Por ello, hacemos más bien un llamado a los ciudadanos y a sus organizaciones a manifestarse y hacer sentir a las autoridades y funcionarios de los distintos niveles de gobierno nuestra indignación ante el desastre y calamidad a la que nos están conduciendo como país. Los mandantes somos todos los peruanos y peruanas que entregamos un mandato a quienes elegimos democráticamente a través de nuestro voto.
Este 16 de febrero se dará una primera marcha en contra de la corrupción. Lo que sucede en el Perú, en nuestra región y en nuestras ciudades depende de sus ciudadanos y de sus organizaciones, y en la medida en que podamos ser conscientes de cómo la corrupción afecta nuestras vidas, podremos participar y vigilar la acción de las autoridades en beneficio de todos los peruanos.

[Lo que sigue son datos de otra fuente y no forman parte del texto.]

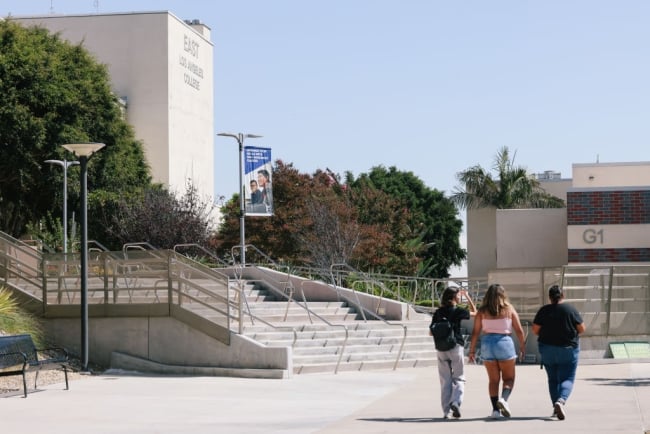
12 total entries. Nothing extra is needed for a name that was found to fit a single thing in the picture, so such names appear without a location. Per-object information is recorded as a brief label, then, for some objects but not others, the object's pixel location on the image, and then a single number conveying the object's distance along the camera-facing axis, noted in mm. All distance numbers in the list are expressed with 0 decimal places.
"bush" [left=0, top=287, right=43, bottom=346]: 23639
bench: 18797
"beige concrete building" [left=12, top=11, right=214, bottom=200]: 79875
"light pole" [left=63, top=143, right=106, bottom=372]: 22938
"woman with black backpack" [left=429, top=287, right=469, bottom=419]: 14992
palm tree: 75875
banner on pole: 38375
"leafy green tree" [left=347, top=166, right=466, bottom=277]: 87688
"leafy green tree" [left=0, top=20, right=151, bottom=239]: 52625
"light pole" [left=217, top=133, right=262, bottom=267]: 38438
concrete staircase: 23953
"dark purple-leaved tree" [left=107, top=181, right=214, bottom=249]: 49406
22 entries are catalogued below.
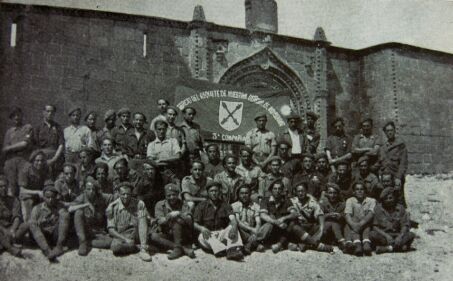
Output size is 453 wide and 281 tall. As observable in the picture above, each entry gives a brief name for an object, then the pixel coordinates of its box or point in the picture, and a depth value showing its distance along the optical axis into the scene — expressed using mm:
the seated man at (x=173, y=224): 6633
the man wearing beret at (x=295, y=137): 8413
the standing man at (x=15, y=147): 6891
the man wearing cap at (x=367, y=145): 8508
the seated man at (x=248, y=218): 7062
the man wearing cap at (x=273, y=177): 7721
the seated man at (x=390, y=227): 7590
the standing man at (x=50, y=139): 7358
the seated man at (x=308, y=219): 7332
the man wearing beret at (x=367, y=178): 7996
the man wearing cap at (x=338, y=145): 8602
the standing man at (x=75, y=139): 7539
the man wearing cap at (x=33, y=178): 6660
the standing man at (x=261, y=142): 8375
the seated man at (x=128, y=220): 6523
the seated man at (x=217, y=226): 6816
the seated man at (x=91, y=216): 6355
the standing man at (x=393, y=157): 8562
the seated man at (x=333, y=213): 7555
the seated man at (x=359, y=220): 7391
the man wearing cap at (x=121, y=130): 7621
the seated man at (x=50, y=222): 6158
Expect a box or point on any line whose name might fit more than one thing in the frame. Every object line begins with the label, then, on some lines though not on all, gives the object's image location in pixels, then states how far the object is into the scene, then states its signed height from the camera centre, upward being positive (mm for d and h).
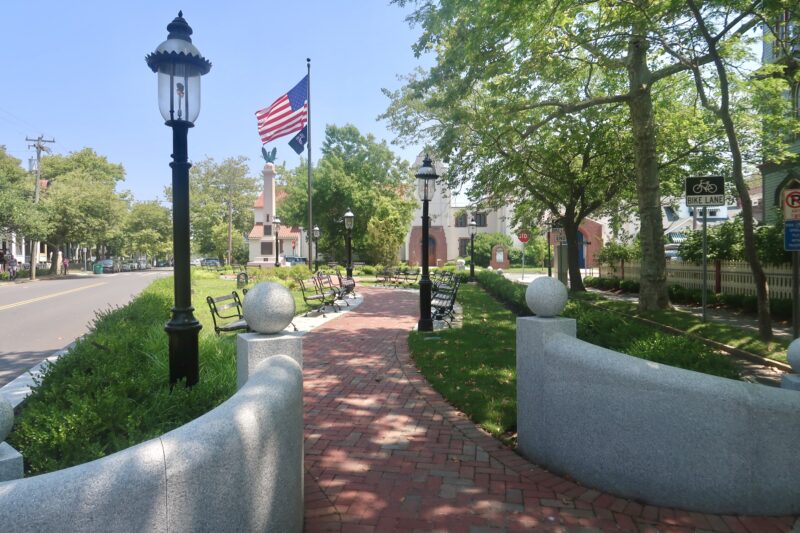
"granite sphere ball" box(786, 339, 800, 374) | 3391 -677
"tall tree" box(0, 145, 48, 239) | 32250 +2909
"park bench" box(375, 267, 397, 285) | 27688 -1023
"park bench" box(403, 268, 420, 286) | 27391 -1259
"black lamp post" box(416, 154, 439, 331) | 10297 +1010
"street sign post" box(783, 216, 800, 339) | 7566 +128
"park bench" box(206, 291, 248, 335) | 8577 -1153
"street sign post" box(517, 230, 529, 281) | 25509 +1092
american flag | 21391 +6189
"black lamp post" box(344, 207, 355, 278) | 21531 +1351
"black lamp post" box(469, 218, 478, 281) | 27688 +1437
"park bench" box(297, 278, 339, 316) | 13578 -1219
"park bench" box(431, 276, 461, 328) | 11648 -1196
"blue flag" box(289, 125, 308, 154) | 23328 +5463
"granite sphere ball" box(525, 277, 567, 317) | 3992 -323
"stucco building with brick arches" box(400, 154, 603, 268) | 53188 +2623
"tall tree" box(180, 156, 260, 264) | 65812 +7835
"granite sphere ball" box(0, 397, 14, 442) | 1931 -621
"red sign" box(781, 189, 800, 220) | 7531 +791
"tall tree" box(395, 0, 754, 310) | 9141 +4381
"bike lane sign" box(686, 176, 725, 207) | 9633 +1293
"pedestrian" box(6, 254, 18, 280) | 35000 -782
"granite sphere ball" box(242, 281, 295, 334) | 3250 -328
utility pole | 37250 +8674
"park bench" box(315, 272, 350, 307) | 14905 -1016
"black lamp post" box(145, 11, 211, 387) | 4070 +1059
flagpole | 24888 +5723
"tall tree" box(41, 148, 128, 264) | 39656 +3854
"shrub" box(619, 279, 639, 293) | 19938 -1161
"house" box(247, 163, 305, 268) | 49500 +2770
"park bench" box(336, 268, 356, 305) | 16205 -960
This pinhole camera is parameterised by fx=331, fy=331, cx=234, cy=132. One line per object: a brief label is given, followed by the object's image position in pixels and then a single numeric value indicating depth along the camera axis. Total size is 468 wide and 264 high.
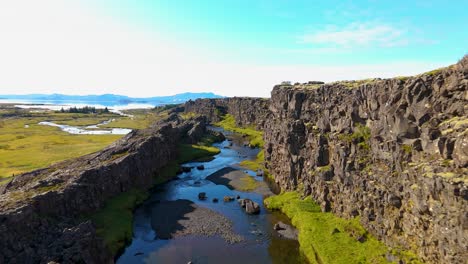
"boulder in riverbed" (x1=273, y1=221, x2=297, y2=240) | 64.09
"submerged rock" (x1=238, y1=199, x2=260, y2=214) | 75.12
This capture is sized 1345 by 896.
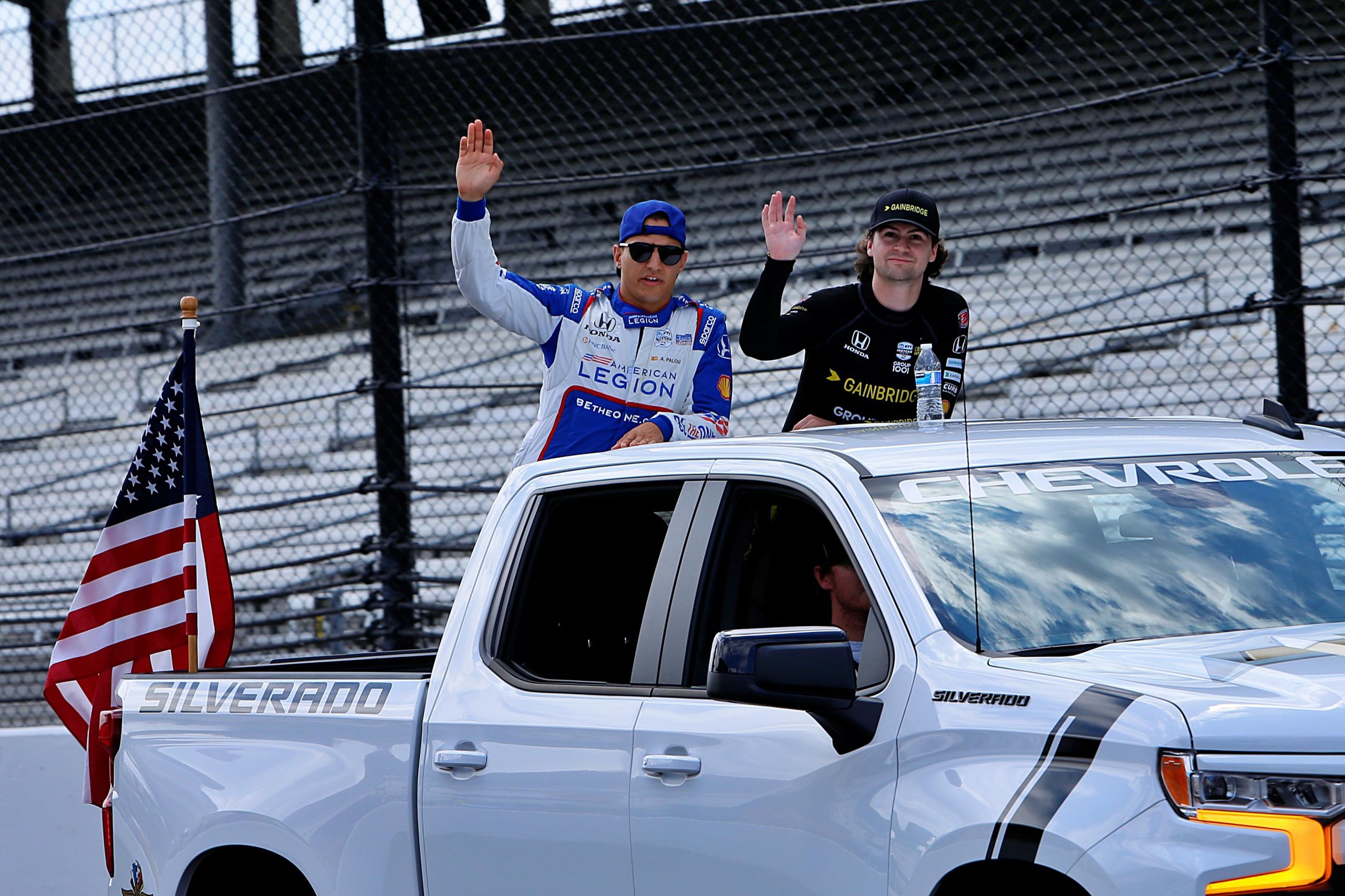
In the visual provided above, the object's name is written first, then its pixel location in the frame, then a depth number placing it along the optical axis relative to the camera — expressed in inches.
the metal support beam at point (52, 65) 1104.2
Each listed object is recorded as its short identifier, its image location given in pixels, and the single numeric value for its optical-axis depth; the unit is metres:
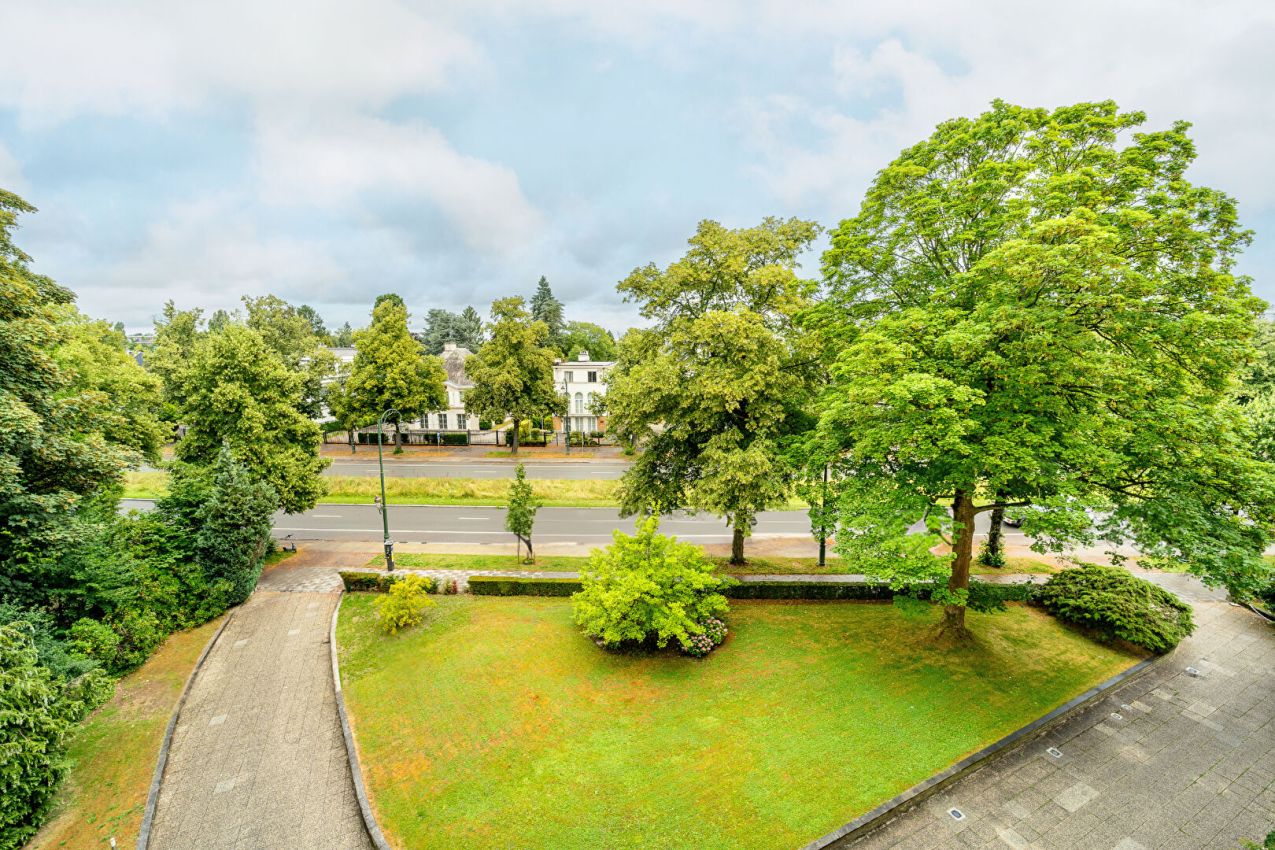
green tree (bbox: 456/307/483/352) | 86.31
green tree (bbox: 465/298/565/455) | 40.75
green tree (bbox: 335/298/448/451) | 40.47
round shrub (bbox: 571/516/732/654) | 13.54
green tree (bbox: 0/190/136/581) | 11.39
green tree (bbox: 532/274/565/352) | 78.29
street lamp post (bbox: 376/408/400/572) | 20.09
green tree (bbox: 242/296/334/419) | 41.47
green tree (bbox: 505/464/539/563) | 19.53
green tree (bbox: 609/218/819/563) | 15.99
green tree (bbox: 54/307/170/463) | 21.16
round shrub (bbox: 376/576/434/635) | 15.91
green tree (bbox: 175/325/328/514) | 19.89
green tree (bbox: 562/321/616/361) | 74.56
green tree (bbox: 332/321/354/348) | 104.00
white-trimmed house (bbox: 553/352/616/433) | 52.75
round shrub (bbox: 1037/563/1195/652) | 14.59
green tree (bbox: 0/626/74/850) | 8.30
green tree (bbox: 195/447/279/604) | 17.39
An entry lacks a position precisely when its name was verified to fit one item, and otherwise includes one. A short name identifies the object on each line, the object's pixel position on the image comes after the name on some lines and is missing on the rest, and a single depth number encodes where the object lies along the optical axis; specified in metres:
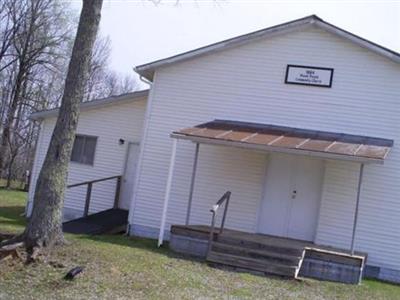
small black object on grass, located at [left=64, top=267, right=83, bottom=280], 9.49
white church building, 13.95
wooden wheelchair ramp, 15.09
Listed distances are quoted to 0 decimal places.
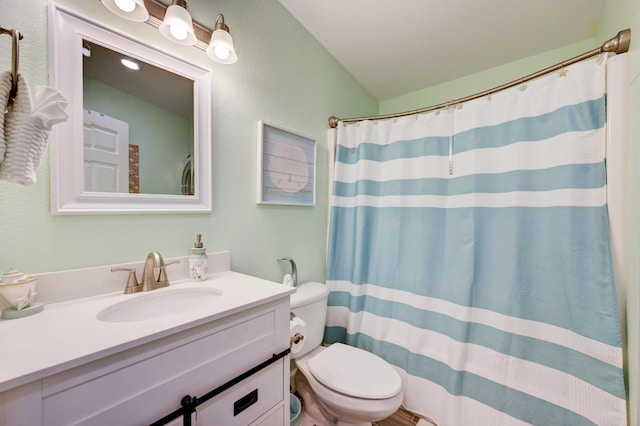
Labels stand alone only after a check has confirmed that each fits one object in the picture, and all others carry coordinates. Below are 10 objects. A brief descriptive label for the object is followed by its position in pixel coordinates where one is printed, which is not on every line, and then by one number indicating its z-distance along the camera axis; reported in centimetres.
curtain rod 91
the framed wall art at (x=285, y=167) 138
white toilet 107
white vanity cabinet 48
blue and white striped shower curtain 101
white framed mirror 81
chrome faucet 90
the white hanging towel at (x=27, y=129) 58
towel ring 59
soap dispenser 104
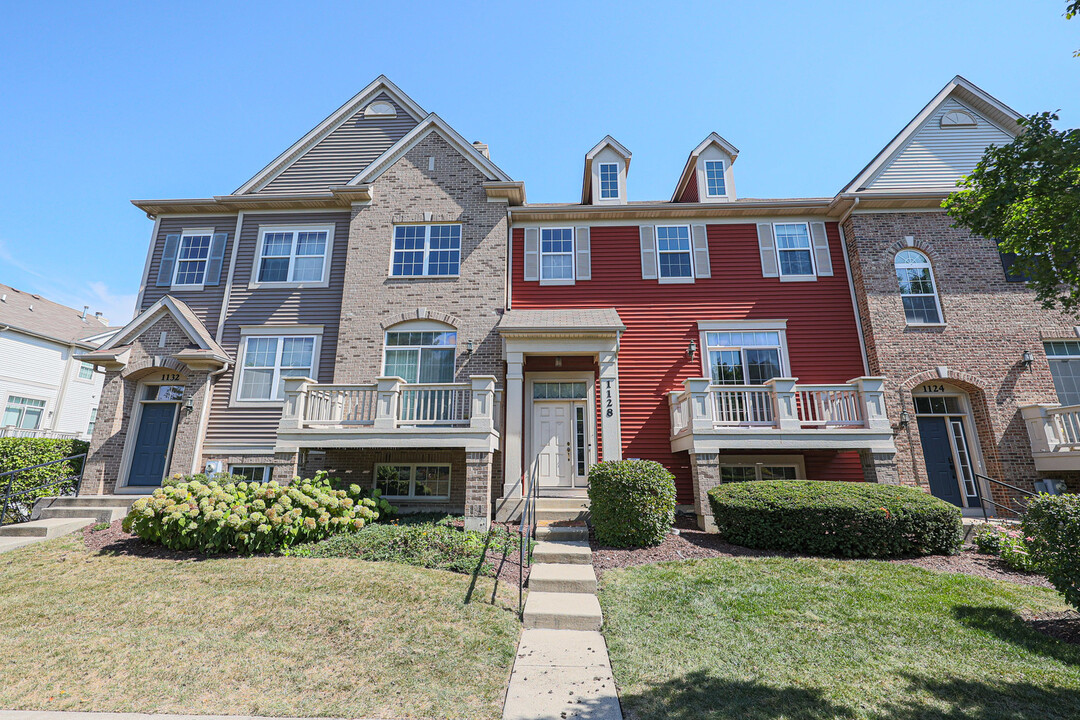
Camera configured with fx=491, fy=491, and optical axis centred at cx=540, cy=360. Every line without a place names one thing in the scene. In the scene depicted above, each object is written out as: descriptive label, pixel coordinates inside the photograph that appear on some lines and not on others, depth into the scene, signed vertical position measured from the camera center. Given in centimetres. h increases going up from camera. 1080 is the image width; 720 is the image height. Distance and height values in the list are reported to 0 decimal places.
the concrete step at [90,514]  1026 -68
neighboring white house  2156 +498
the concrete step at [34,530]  933 -91
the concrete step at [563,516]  978 -72
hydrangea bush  782 -58
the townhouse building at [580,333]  1094 +363
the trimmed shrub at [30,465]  1083 +34
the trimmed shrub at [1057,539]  536 -67
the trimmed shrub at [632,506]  840 -45
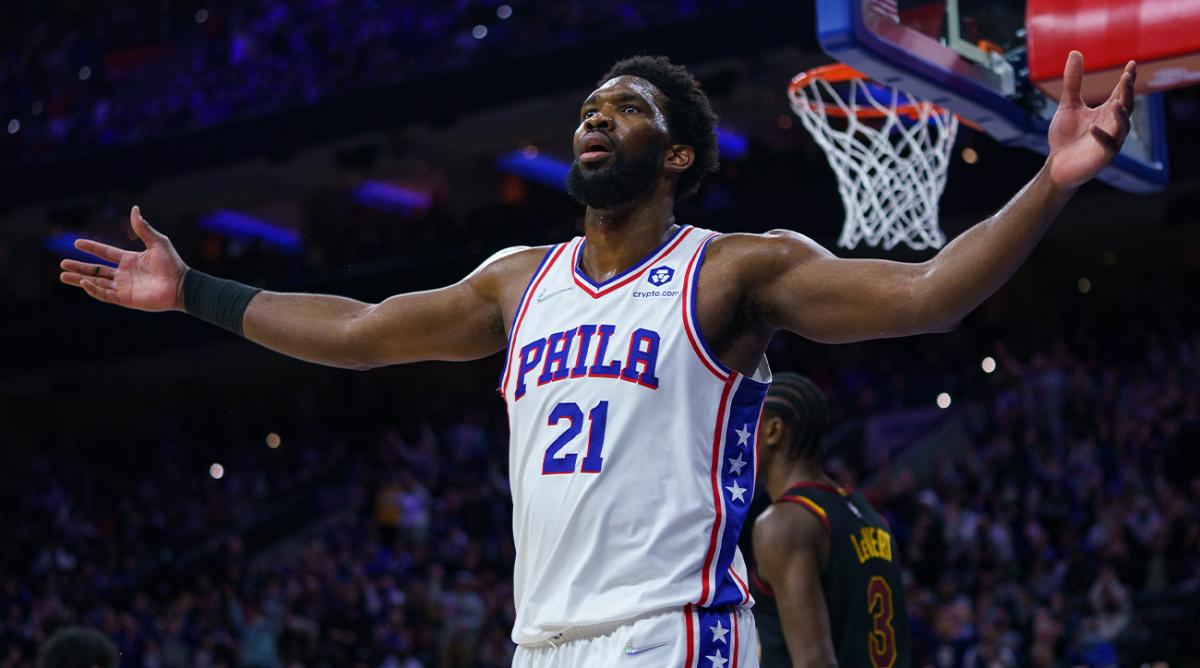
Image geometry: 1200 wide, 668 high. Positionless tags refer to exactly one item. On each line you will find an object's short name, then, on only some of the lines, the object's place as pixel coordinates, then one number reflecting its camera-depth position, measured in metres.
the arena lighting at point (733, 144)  21.50
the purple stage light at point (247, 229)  25.06
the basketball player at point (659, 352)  2.74
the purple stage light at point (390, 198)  24.52
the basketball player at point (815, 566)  4.09
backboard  4.76
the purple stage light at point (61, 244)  24.22
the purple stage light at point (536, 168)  22.95
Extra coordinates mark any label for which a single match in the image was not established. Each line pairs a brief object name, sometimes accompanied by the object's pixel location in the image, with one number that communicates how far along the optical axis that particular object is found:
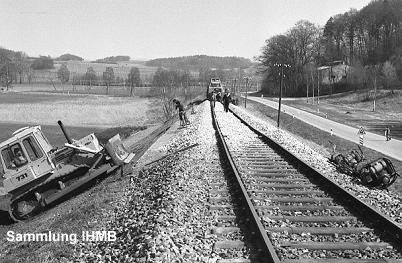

Empecemos esta vez por conversar con los miembros de nuestras familias sobre lo que sucede en el país y pedirles que opinen, intentemos organizarnos en nuestros barrios en juntas de vecinos o vayamos a activar la organización comunitaria del distrito. El valor innegable de la participación ciudadana es un arma poderosa ante la corrupción y los desastres. Debemos ponerla en marcha ahora que los peruanos solo creemos en nosotros mismos.